Rural Venezuela Town Hosts International Forum on Alternatives to Capitalism

Carora, September 10, 2008 (venezuelanalysis.com)– Farmers, industrial workers, community councils, students, local and national government officials, and international experts converged in an economic forum titled "Local Alternatives to Confront the Crisis of Capitalism" in the rural town of Carora in central Venezuelan state of Lara last week.
The purpose of the conference was to share information and articulate concrete plans for the construction of a de-centralized, non-capitalist economy in the context of the sweeping law-decrees signed by President Hugo Chávez in July, and to display the achievements already made by Carora's well-developed community council system.
"The forum permits us to advance toward the design of a plan for sustainable endogenous development, based on the 26 law-decrees, and to start to discuss the new forms of property and production proposed in the national development plan," Mayor Julio Chávez, the main organizer of the event, told Venezuelanalysis.
The forum was set in a rural town, not Caracas, because "we are not concentrating on the center of the country in Caracas, but rather we are advancing this profound transformation of the old state and the old structure precisely so that new actors and new realities emerge to construct another economy," said Mayor Chávez.
Residents of Carora and the surrounding municipality of Torres organized a constituent assembly to re-write the local constitution after Mayor Chávez was elected in 2004. Now, the Local Public Planning Council (CLPP), a legislative body made up entirely of the region's 540 community councils, controls 100% of the municipal budget and has become the political arena for local communities to collectively plan their economies.
At the forum Carora displayed the success of its system, along with its plan to overhaul the centuries-old territorial division of the municipality and draw new "communal territories" based on the type of production that is most prevalent in each zone.

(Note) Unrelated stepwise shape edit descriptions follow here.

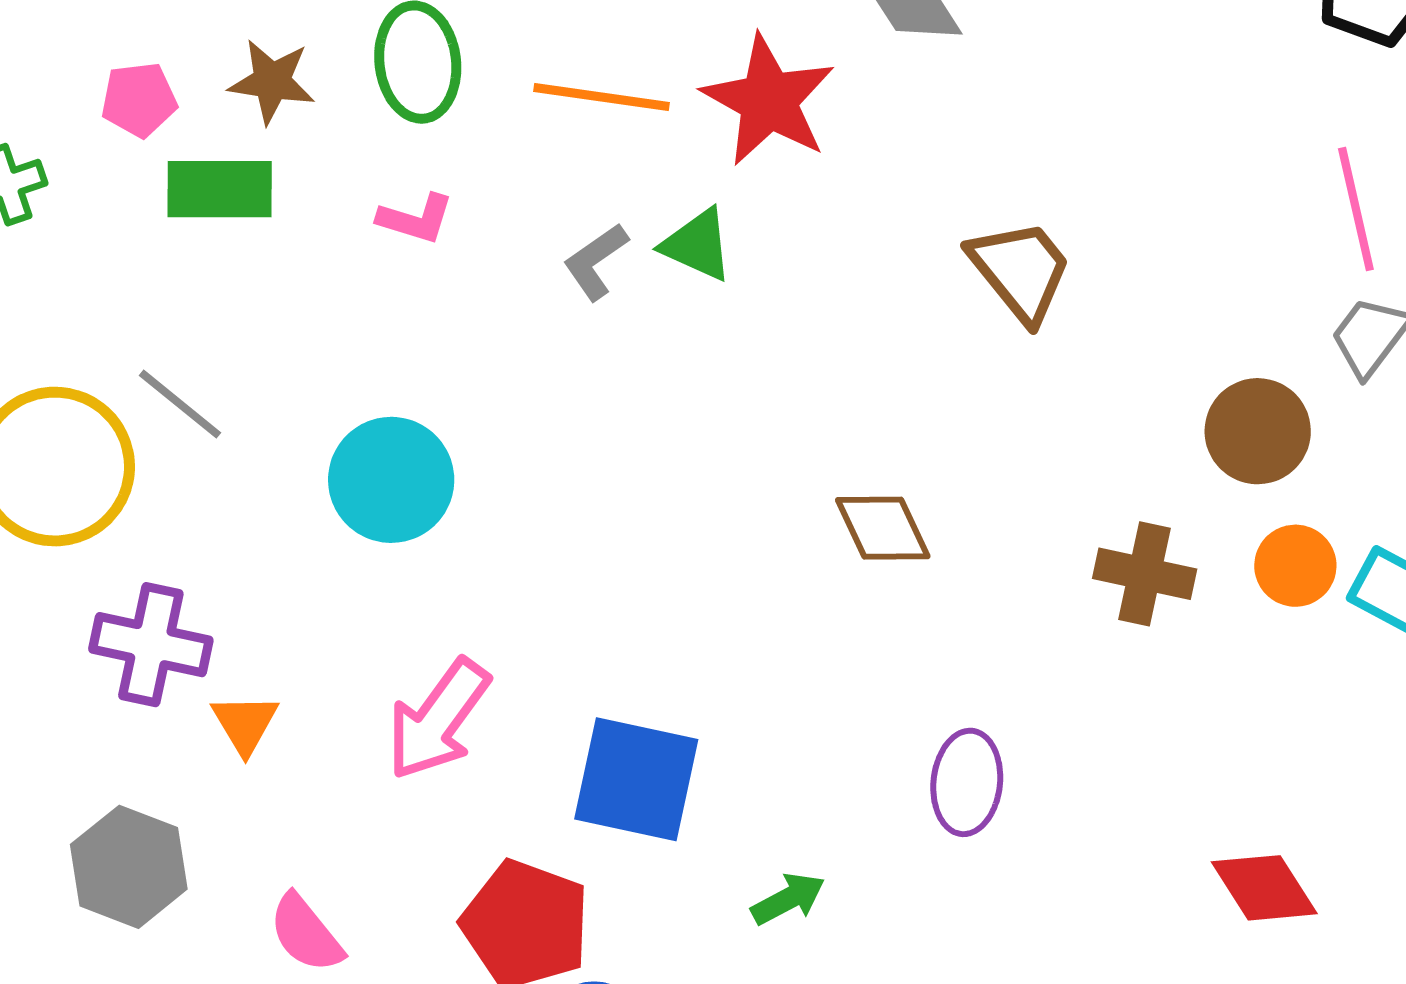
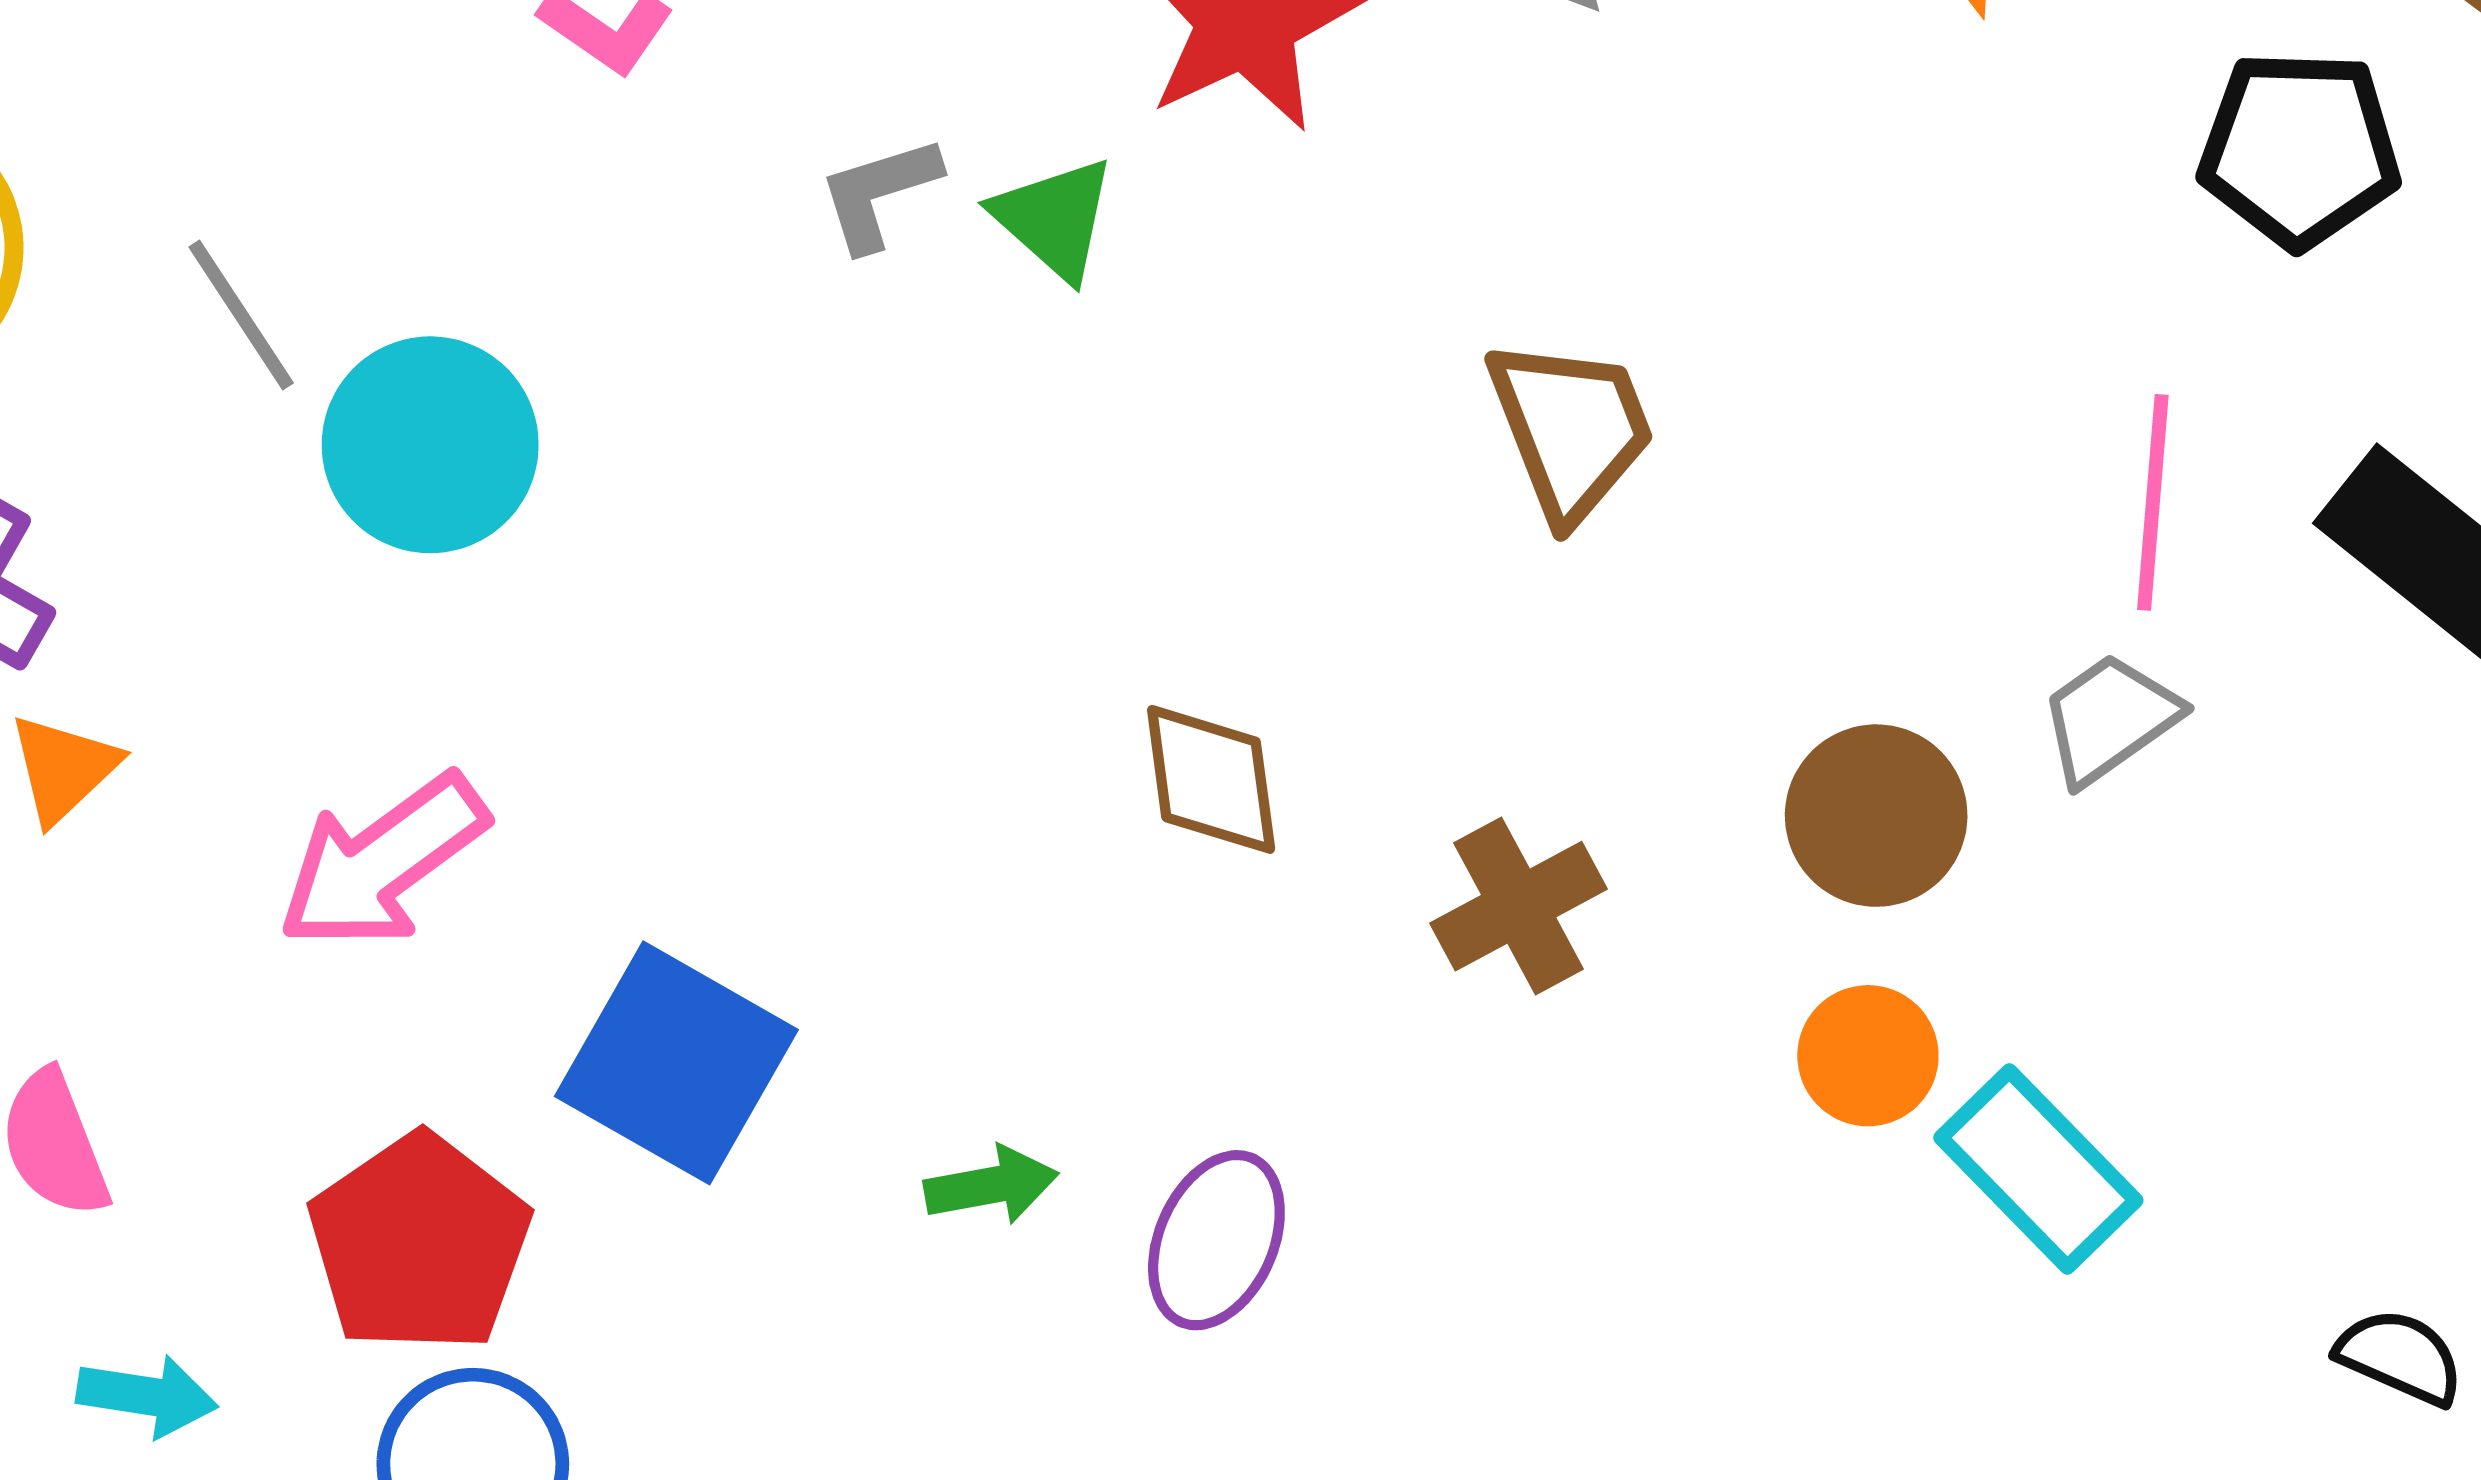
gray line: (180, 404) -> (241, 315), moved
brown cross: (1145, 574) -> (1519, 906), moved, turned 32
green arrow: (788, 899) -> (991, 1185), moved

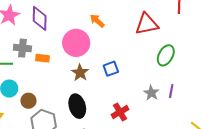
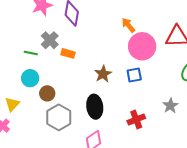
pink circle: (76, 43) -> (142, 46), moved
gray cross: (22, 48) -> (50, 40), turned 30

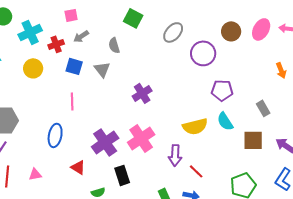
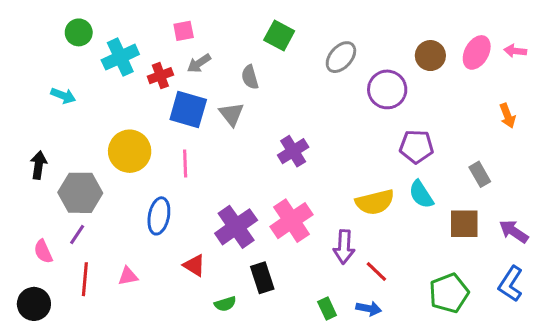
blue square: (74, 66) -> (188, 110), size x1.4
yellow circle: (33, 68) -> (130, 151), moved, size x1.4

In the lead-up to the forum, over 2,000 local producers gathered in working groups with the municipal government to discuss how to improve collaboration between local producers and local government institutions, invest in small-scale cooperative mines, introduce environmentally sustainable practices, accelerate the re-distribution of land, and expand locally controlled energy production and industry.
These local initiatives, which participants in the forum called "socialist," will be bolstered by the recent agreements Venezuela signed with Argentina, Iran, and China to exchange oil for technology and technical training.
Mayor Chávez said international guests were invited to the forum to deepen the collective understanding of "how the financial, agricultural, and energy crises of the international capitalist system impact our country and how alternative models of production have developed in other countries."
International guest Sofía Urbáez, the president of the Italian-Venezuelan public investment company Greta Investments, which is managed by an association of Italian and Venezuelan mayors, explained that Carora's political innovations would facilitate the "Pilot System for the De-centralization of Hydro-Environmental Services."
Through the project, Greta Investments plans to help Carora form a public water company managed entirely by community councils to ensure more equitable water distribution in the semi-arid zone, where historically the oligarchy hoarded water to their own mines and farms.
"The communities presented the project and its characteristics. We offer assistance for its construction," said Urbáez on Wednesday.
Three guests from the United States attended the forum. Economist Robin Hahnel and the founder of Z Magazine Michael Albert outlined key principles and processes to guide the transition toward a participatory and democratic economy. Sociologist Gregory Wilpert suggested that among the greatest obstacles to an alternative economy are psychological and cultural, and spurred discussion of ways to overcome these obstacles.
"Carora, I salute you," Hahnel said to 500 conference participants on Thursday. Hahnel emphasized that Carora is at the cutting edge of participatory planning and deserves worldwide admiration. "We must remember that we are facing a problem that has yet to be solved," he added.
Other international guests included student activists from the Dominican Republic and Spain, Argentine Labor Ministry Official Mario Perón, German-Mexican Sociologist Heinz Dieterich, and English Marxist Allan Woods, who spoke through video conference.
The forum was sponsored by the Venezuelan Finance Ministry, the state oil company PDVSA, the Ministry for Communal Economy, the Venezuelan Women's Bank, the Foundation for Capacity Building and Innovation to Support the Agrarian Revolution (CIARA), the Venezuelan Agrarian Corporation (CVA), the Venezuelan Embassy in the U.S., and other federal entities.
The director of the Central Bank of Venezuela, Armando León, presented a detailed critique of the Neo-liberal development model on Thursday. "Reality has denied market fundamentalism," he said. "It is not true that the Washington Consensus is the only way."
Venezuela's alternative model allows space for markets but also promotes the participation of "new actors," emphasizes South-South cooperation, revitalizes the role of the state in the economy, and introduces new forms of communal, mixed, and collective property, León explained.
Echoing this, Mayor Chávez said the changes led by the community councils in his municipality reflect the "new geometry of power" proposed by President Chávez.